Question about the dataset format #1

pangxincheng · 2023-11-09T07:41:02Z

Hi, thanks for your great work.
I want to deploy your work on my robotic arm, but I am not very clear about the format of the data. Specifically, I have checked the realworld dataset you provided and it has the following format:

{
    "data": {
        "demo_0": {
            "actions": shape (N, 7),
            "obs": {
                "agentview_rgb": shape (N, 128, 128, 3),
                "ee_states": shape (N, 16),
                "eye_in_hand_rgb": shape (N, 128, 128, 3),
                "gripper_states": shape (N, 1),
                "joint_states": shape (N, 7),
            }
        },
        ...
    }
}

I can understand the meanings of agentview_rgb, eye_in_hand_rgb, gripper_states, and joint_states, but I am not clear about the specific meanings represented by each value of actions, and ee_states.
Can you explain their meanings?
Thanks!

The text was updated successfully, but these errors were encountered:

pangxincheng · 2023-11-09T15:26:10Z

Hi, thanks for your great work. I want to deploy your work on my robotic arm, but I am not very clear about the format of the data. Specifically, I have checked the realworld dataset you provided and it has the following format:
{
    "data": {
        "demo_0": {
            "actions": shape (N, 7),
            "obs": {
                "agentview_rgb": shape (N, 128, 128, 3),
                "ee_states": shape (N, 16),
                "eye_in_hand_rgb": shape (N, 128, 128, 3),
                "gripper_states": shape (N, 1),
                "joint_states": shape (N, 7),
            }
        },
        ...
    }
}
I can understand the meanings of agentview_rgb, eye_in_hand_rgb, gripper_states, and joint_states, but I am not clear about the specific meanings represented by each value of actions, and ee_states. Can you explain their meanings? Thanks!

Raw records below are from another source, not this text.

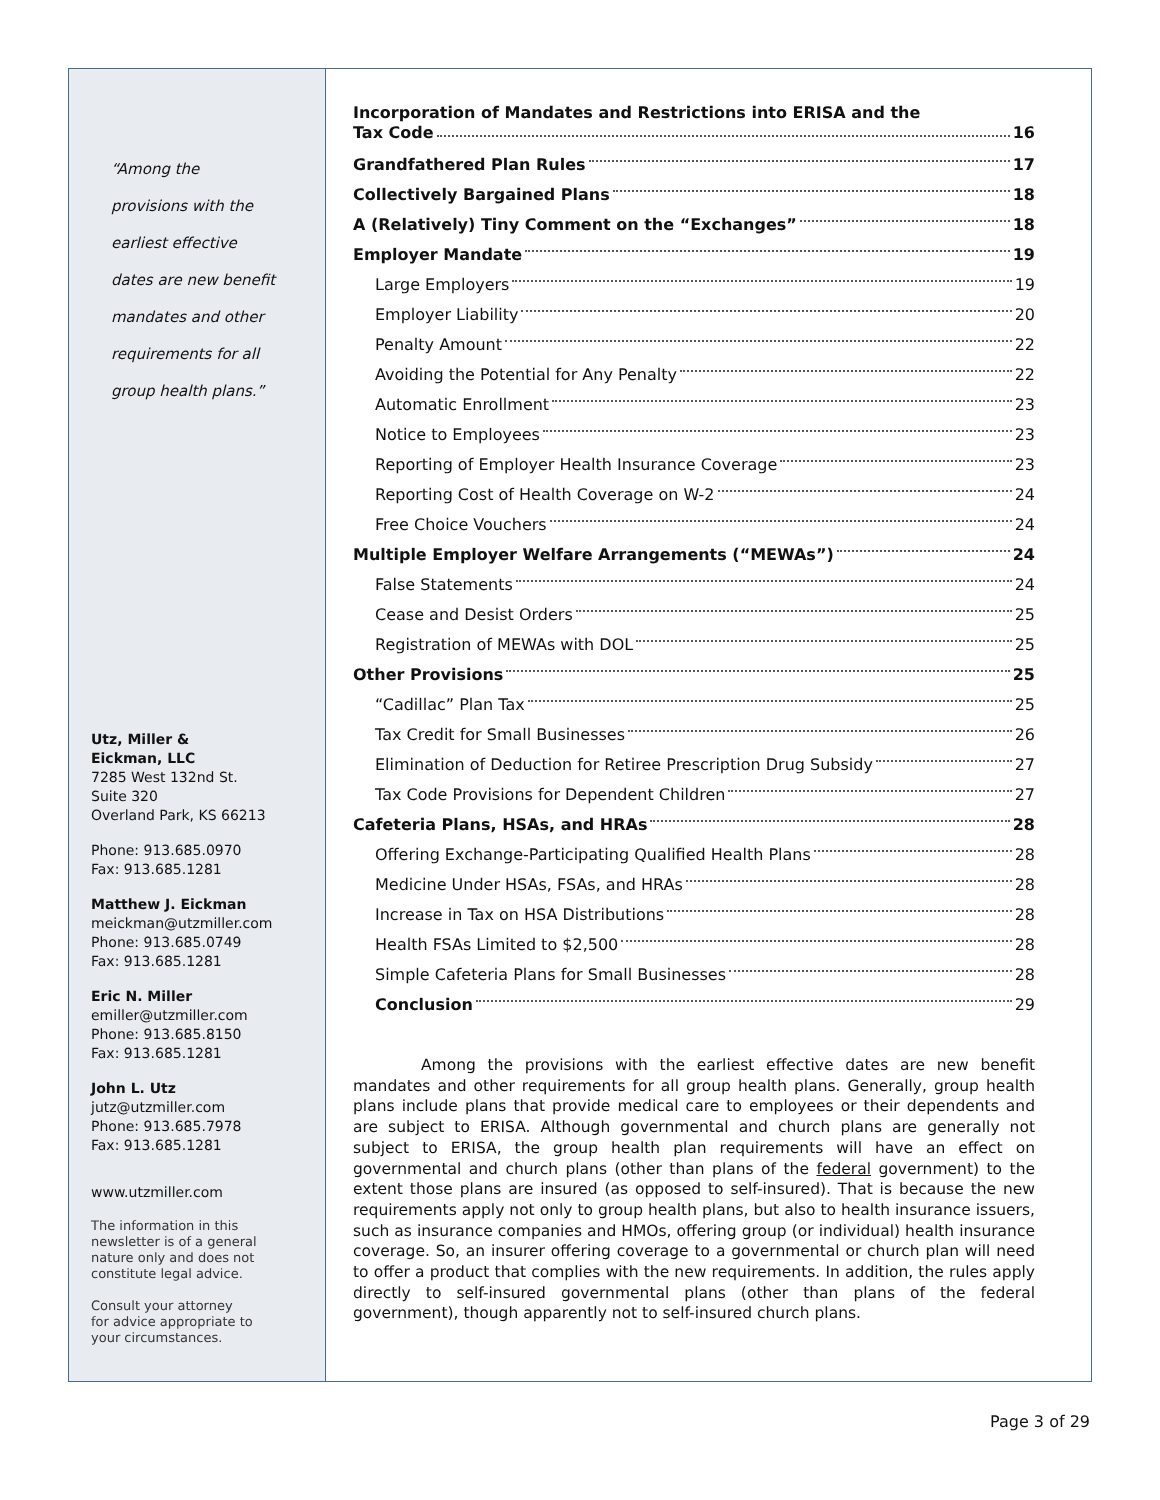“Among the
provisions with the
earliest effective
dates are new benefit
mandates and other
requirements for all
group health plans.”
Utz, Miller &
Eickman, LLC
7285 West 132nd St.
Suite 320
Overland Park, KS 66213
Phone: 913.685.0970
Fax: 913.685.1281
Matthew J. Eickman
meickman@utzmiller.com
Phone: 913.685.0749
Fax: 913.685.1281
Eric N. Miller
emiller@utzmiller.com
Phone: 913.685.8150
Fax: 913.685.1281
John L. Utz
jutz@utzmiller.com
Phone: 913.685.7978
Fax: 913.685.1281
www.utzmiller.com
The information in this
newsletter is of a general
nature only and does not
constitute legal advice.
Consult your attorney
for advice appropriate to
your circumstances.
Incorporation of Mandates and Restrictions into ERISA and the
Tax Code 16
Grandfathered Plan Rules 17
Collectively Bargained Plans 18
A (Relatively) Tiny Comment on the “Exchanges” 18
Employer Mandate 19
Large Employers 19
Employer Liability 20
Penalty Amount 22
Avoiding the Potential for Any Penalty 22
Automatic Enrollment 23
Notice to Employees 23
Reporting of Employer Health Insurance Coverage 23
Reporting Cost of Health Coverage on W-2 24
Free Choice Vouchers 24
Multiple Employer Welfare Arrangements (“MEWAs”) 24
False Statements 24
Cease and Desist Orders 25
Registration of MEWAs with DOL 25
Other Provisions 25
“Cadillac” Plan Tax 25
Tax Credit for Small Businesses 26
Elimination of Deduction for Retiree Prescription Drug Subsidy 27
Tax Code Provisions for Dependent Children 27
Cafeteria Plans, HSAs, and HRAs 28
Offering Exchange-Participating Qualified Health Plans 28
Medicine Under HSAs, FSAs, and HRAs 28
Increase in Tax on HSA Distributions 28
Health FSAs Limited to $2,500 28
Simple Cafeteria Plans for Small Businesses 28
Conclusion 29
Among the provisions with the earliest effective dates are new benefit mandates and other requirements for all group health plans. Generally, group health plans include plans that provide medical care to employees or their dependents and are subject to ERISA. Although governmental and church plans are generally not subject to ERISA, the group health plan requirements will have an effect on governmental and church plans (other than plans of the federal government) to the extent those plans are insured (as opposed to self-insured). That is because the new requirements apply not only to group health plans, but also to health insurance issuers, such as insurance companies and HMOs, offering group (or individual) health insurance coverage. So, an insurer offering coverage to a governmental or church plan will need to offer a product that complies with the new requirements. In addition, the rules apply directly to self-insured governmental plans (other than plans of the federal government), though apparently not to self-insured church plans.
Page 3 of 29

I have debugged the eval. py, and now I understand ee_states represents the transformation matrix, and actions means xyz+axis angle+gripper.

But when I load the real world data, there are certain differences in the data, Specifically, I find a difference between actions and ee_states. In my understanding, ee_states_{t+1} = ee_states_{t} + actions_{t}, but it does not hold true.

My code is as following:

import h5py
import numpy as np
from scipy.spatial.transform import Rotation as R
import robosuite.utils.transform_utils as trans

def calc_goal_rotmat(delta: np.ndarray, current_orientation: np.ndarray):
    quat_error = trans.axisangle2quat(delta)
    rotation_mat_error = trans.quat2mat(quat_error)
    goal_orientation = np.dot(rotation_mat_error, current_orientation)
    return goal_orientation

def scale_action(action: np.ndarray):
    """
    this function is used when I run the eval.py
    reference from robosuite.controllers.base_controller.Controller.scale_action 
    [robosuite](https://github.com/ARISE-Initiative/robosuite/blob/b9d8d3de5e3dfd1724f4a0e6555246c460407daa/robosuite/controllers/base_controller.py#L104)
    action: np.ndarray shape = (N, 6)
    """
    input_min = np.array([-1., -1., -1., -1., -1., -1.])
    input_max = np.array([1., 1., 1., 1., 1., 1.])
    output_max = np.array([0.05, 0.05, 0.05, 0.5 , 0.5 , 0.5 ])
    output_min = np.array([-0.05, -0.05, -0.05, -0.5 , -0.5 , -0.5 ])
    action_scale = np.abs(output_max - output_min) / np.abs(input_max - input_min)
    action_output_transform = (output_max + output_min) / 2.0
    action_input_transform = (input_max + input_min) / 2.0
    return (action - action_input_transform) * action_scale + action_output_transform

f = h5py.File("RW8_open_the_top_drawer_demo.hdf5", "r")  # load the read world data
actions = np.array(f["data/demo_0/actions"])
actions[:, :-1] = scale_action(actions[:, :-1])  # scale action

ee_states = np.array(f["data/demo_0/obs/ee_states"]).reshape(-1, 4, 4).transpose(0, 2, 1)  # ee pose in base frame (N, 4, 4)
ee_rotmat = ee_states[:, :3, :3]  # (N, 3, 3)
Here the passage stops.